PROBLEMS TO SOLVE:
1. Reproduce part of the Lehman Brothers text verbatim, beginning at the words "According to the" and stopping after the words "New York law.".
2. Answer these questions using the Lehman Brothers text:
(a) In what month and year did Lehman file for bankruptcy?
(b) How large was the immediate drop in the Dow-Jones Industrial Average after that filing?
(c) Over how many years were the alleged acts said to have occurred?

As the auditor of Lehman Brothers, Ernst & Young approved the use of Repo 105 transactions. These transactions were characterized as sales of assets and created a misleading picture of Lehman's financial position during the financial meltdown.
After nearly two years of wondering where the auditors were during the financial meltdown, New York State Governor Andrew M. Cuomo has finally provided some possible answers regarding the activities of the auditing firm for the now bankrupt Lehman Brothers. In September 2008, Lehman's bankruptcy represented the largest such filing in U.S. history and resulted in an immediate 500-point drop in the Dow-Jones Industrial Average. This previously highly prominent global financial services giant was one of the few Wall Street firms allowed to trade directly with the Federal Reserve System, and the group's members continue to be considered the most influential and powerful nongovernmental institutions in world financial markets.
When he was New York's attorney general, Cuomo filed a lawsuit in late December 2010 in the New York Supreme Court claiming that Ernst & Young (E&Y), a Big 4 firm, helped hide Lehman's "fraudulent financial reporting." These acts were alleged to have occurred during a seven-year period leading up to the Lehman bankruptcy. What Lehman did and E&Y allegedly specifically approved was to consider some borrowing, done under agreements to later repurchase the notes, as a sale of an asset rather than a short-term borrowing arrangement.
According to the attorney general's complaint, E&Y "substantially assisted Lehman to engage in a massive accounting fraud, involving the surreptitious removal of tens of billions of dollars of securities from its balance sheet." The complaint alleges this created a false impression of Lehman's better liquidity, thereby defrauding the investing public and violating New York law.
"This practice was a house-of-cards business model designed to hide billions in liabilities in the years before Lehman collapsed," Cuomo said. He added, "Just as troubling, a global accounting firm tasked with auditing Lehman's financial statements helped hide this crucial information from the investing public."

DATA:

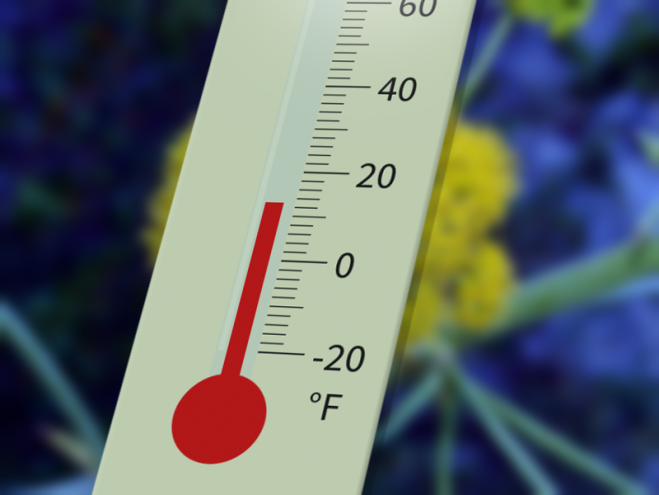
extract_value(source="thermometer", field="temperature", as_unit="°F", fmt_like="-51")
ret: 13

EXERCISE ANSWERS:
1.
According to the attorney general's complaint, E&Y "substantially assisted Lehman to engage in a massive accounting fraud, involving the surreptitious removal of tens of billions of dollars of securities from its balance sheet." The complaint alleges this created a false impression of Lehman's better liquidity, thereby defrauding the investing public and violating New York law.

2.
(a) September 2008
(b) 500 points
(c) Seven years